INFORMATION GIVEN START
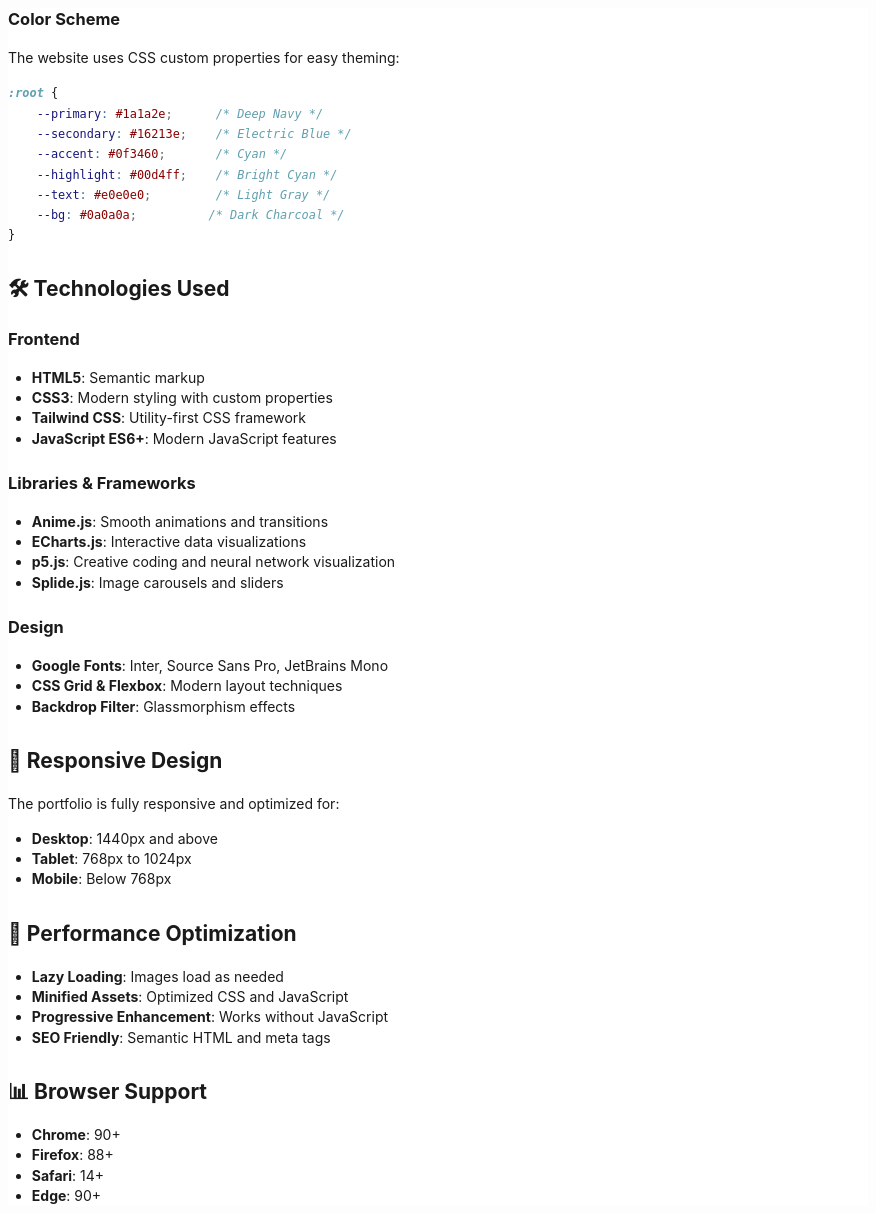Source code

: ### Color Scheme
The website uses CSS custom properties for easy theming:
```css
:root {
    --primary: #1a1a2e;      /* Deep Navy */
    --secondary: #16213e;    /* Electric Blue */
    --accent: #0f3460;       /* Cyan */
    --highlight: #00d4ff;    /* Bright Cyan */
    --text: #e0e0e0;         /* Light Gray */
    --bg: #0a0a0a;          /* Dark Charcoal */
}
```

## 🛠️ Technologies Used

### Frontend
- **HTML5**: Semantic markup
- **CSS3**: Modern styling with custom properties
- **Tailwind CSS**: Utility-first CSS framework
- **JavaScript ES6+**: Modern JavaScript features

### Libraries & Frameworks
- **Anime.js**: Smooth animations and transitions
- **ECharts.js**: Interactive data visualizations
- **p5.js**: Creative coding and neural network visualization
- **Splide.js**: Image carousels and sliders

### Design
- **Google Fonts**: Inter, Source Sans Pro, JetBrains Mono
- **CSS Grid & Flexbox**: Modern layout techniques
- **Backdrop Filter**: Glassmorphism effects

## 📱 Responsive Design

The portfolio is fully responsive and optimized for:
- **Desktop**: 1440px and above
- **Tablet**: 768px to 1024px
- **Mobile**: Below 768px

## 🎯 Performance Optimization

- **Lazy Loading**: Images load as needed
- **Minified Assets**: Optimized CSS and JavaScript
- **Progressive Enhancement**: Works without JavaScript
- **SEO Friendly**: Semantic HTML and meta tags

## 📊 Browser Support

- **Chrome**: 90+
- **Firefox**: 88+
- **Safari**: 14+
- **Edge**: 90+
INFORMATION GIVEN END
YOUR OBJECTIVE:
The answer must be an exact restatement of all the records, with no pictures included.

SOLUTION TO THE PROBLEM:
Source code

: ### Color Scheme
The website uses CSS custom properties for easy theming:
```css
:root {
    --primary: #1a1a2e;      /* Deep Navy */
    --secondary: #16213e;    /* Electric Blue */
    --accent: #0f3460;       /* Cyan */
    --highlight: #00d4ff;    /* Bright Cyan */
    --text: #e0e0e0;         /* Light Gray */
    --bg: #0a0a0a;          /* Dark Charcoal */
}
```

## 🛠️ Technologies Used

### Frontend
- **HTML5**: Semantic markup
- **CSS3**: Modern styling with custom properties
- **Tailwind CSS**: Utility-first CSS framework
- **JavaScript ES6+**: Modern JavaScript features

### Libraries & Frameworks
- **Anime.js**: Smooth animations and transitions
- **ECharts.js**: Interactive data visualizations
- **p5.js**: Creative coding and neural network visualization
- **Splide.js**: Image carousels and sliders

### Design
- **Google Fonts**: Inter, Source Sans Pro, JetBrains Mono
- **CSS Grid & Flexbox**: Modern layout techniques
- **Backdrop Filter**: Glassmorphism effects

## 📱 Responsive Design

The portfolio is fully responsive and optimized for:
- **Desktop**: 1440px and above
- **Tablet**: 768px to 1024px
- **Mobile**: Below 768px

## 🎯 Performance Optimization

- **Lazy Loading**: Images load as needed
- **Minified Assets**: Optimized CSS and JavaScript
- **Progressive Enhancement**: Works without JavaScript
- **SEO Friendly**: Semantic HTML and meta tags

## 📊 Browser Support

- **Chrome**: 90+
- **Firefox**: 88+
- **Safari**: 14+
- **Edge**: 90+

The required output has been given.